Exercise aim: Everything in the entries below except the pictures must be returned exactly.

Material shown:
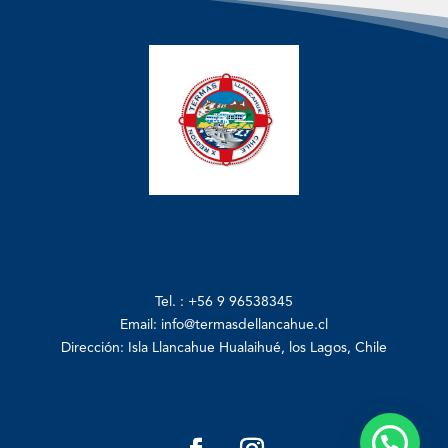
Tel. : +56 9 96538345
Email: info
@termasdellancahue.cl
Dirección: Isla Llancahue Hualaihué, los Lagos, Chile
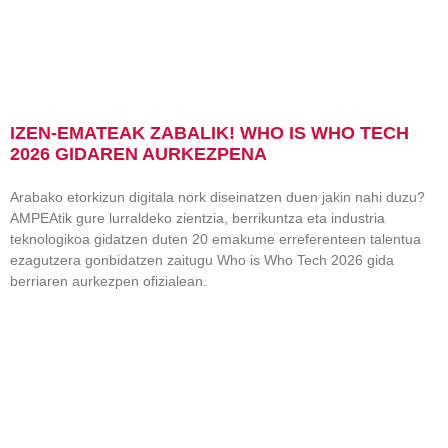
IZEN-EMATEAK ZABALIK! WHO IS WHO TECH
2026 GIDAREN AURKEZPENA
Arabako etorkizun digitala nork diseinatzen duen jakin nahi duzu?
AMPEAtik gure lurraldeko zientzia, berrikuntza eta industria
teknologikoa gidatzen duten 20 emakume erreferenteen talentua
ezagutzera gonbidatzen zaitugu Who is Who Tech 2026 gida
berriaren aurkezpen ofizialean.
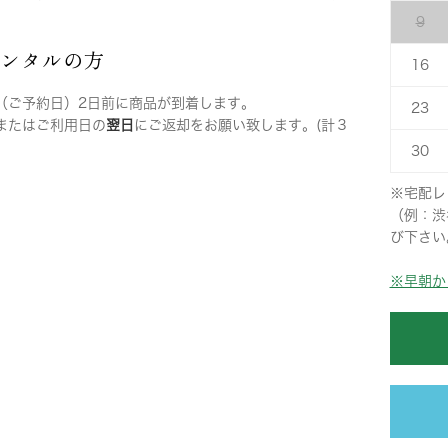
9
レンタルの方
16
（ご予約日）2日前に商品が到着します。
23
またはご利用日の
翌日
にご返却をお願い致します。(計３
30
※宅配レ
（例：渋
び下さい
※早朝か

Exercise solution:
Tel. : +56 9 96538345
Email: info
@termasdellancahue.cl
Dirección: Isla Llancahue Hualaihué, los Lagos, Chile
IZEN-EMATEAK ZABALIK! WHO IS WHO TECH
2026 GIDAREN AURKEZPENA
Arabako etorkizun digitala nork diseinatzen duen jakin nahi duzu?
AMPEAtik gure lurraldeko zientzia, berrikuntza eta industria
teknologikoa gidatzen duten 20 emakume erreferenteen talentua
ezagutzera gonbidatzen zaitugu Who is Who Tech 2026 gida
berriaren aurkezpen ofizialean.
9
レンタルの方
16
（ご予約日）2日前に商品が到着します。
23
またはご利用日の
翌日
にご返却をお願い致します。(計３
30
※宅配レ
（例：渋
び下さい
※早朝か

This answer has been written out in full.